> What you need to do: Scan the material and copy out each line where the word "класс" occurs.
:: Data for review ::
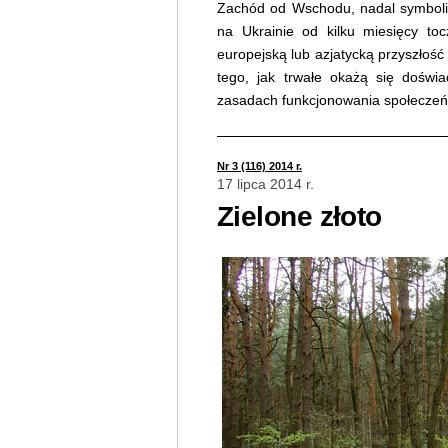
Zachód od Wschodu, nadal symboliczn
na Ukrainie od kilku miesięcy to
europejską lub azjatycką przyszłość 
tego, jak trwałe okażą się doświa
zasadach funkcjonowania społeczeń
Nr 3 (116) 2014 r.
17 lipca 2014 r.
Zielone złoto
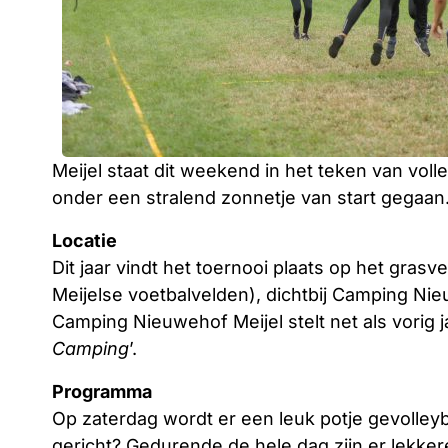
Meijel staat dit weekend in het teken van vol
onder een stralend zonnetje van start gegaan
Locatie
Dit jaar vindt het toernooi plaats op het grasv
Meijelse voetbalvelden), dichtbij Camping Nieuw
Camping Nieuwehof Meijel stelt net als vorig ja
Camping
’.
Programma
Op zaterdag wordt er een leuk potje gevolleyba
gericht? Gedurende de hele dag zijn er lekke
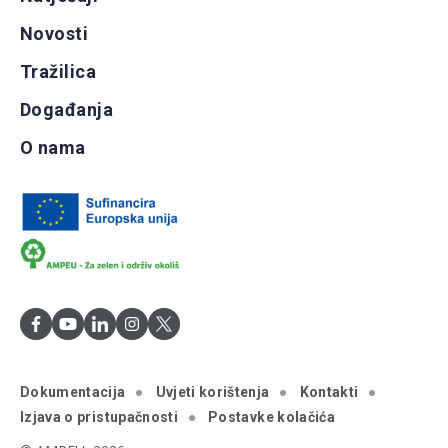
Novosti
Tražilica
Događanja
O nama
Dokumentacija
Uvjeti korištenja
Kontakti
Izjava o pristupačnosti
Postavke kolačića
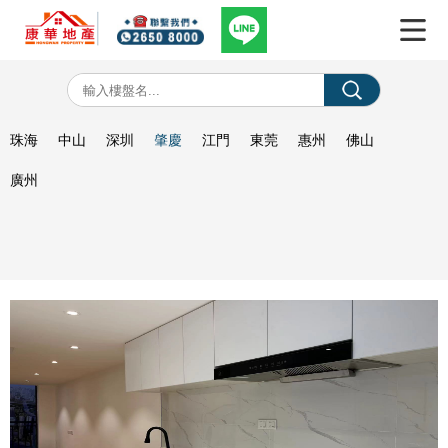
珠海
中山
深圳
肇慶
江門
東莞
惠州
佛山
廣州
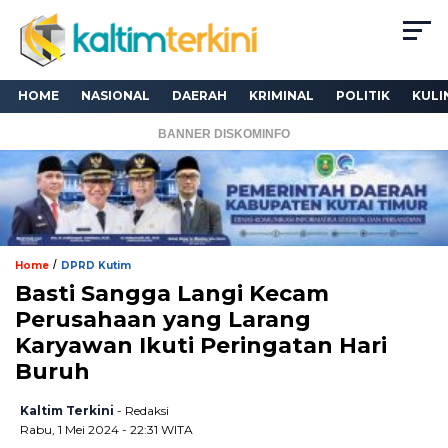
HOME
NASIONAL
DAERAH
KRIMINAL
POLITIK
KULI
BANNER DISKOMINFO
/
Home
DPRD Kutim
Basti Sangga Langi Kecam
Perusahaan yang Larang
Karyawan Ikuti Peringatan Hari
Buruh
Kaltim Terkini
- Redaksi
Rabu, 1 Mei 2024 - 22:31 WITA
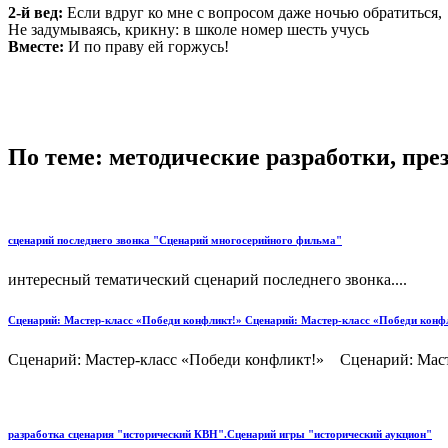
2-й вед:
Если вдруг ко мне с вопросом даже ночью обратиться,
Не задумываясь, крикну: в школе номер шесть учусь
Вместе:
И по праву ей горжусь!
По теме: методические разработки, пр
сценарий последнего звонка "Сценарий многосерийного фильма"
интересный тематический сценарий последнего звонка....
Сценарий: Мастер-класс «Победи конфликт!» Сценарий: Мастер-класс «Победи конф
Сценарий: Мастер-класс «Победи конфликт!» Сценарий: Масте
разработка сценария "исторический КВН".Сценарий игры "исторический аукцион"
:::
> Output for this task:
Сценарий: Мастер-класс «Победи конфликт!» Сценарий: Мастер-класс «Победи конф
Сценарий: Мастер-класс «Победи конфликт!» Сценарий: Масте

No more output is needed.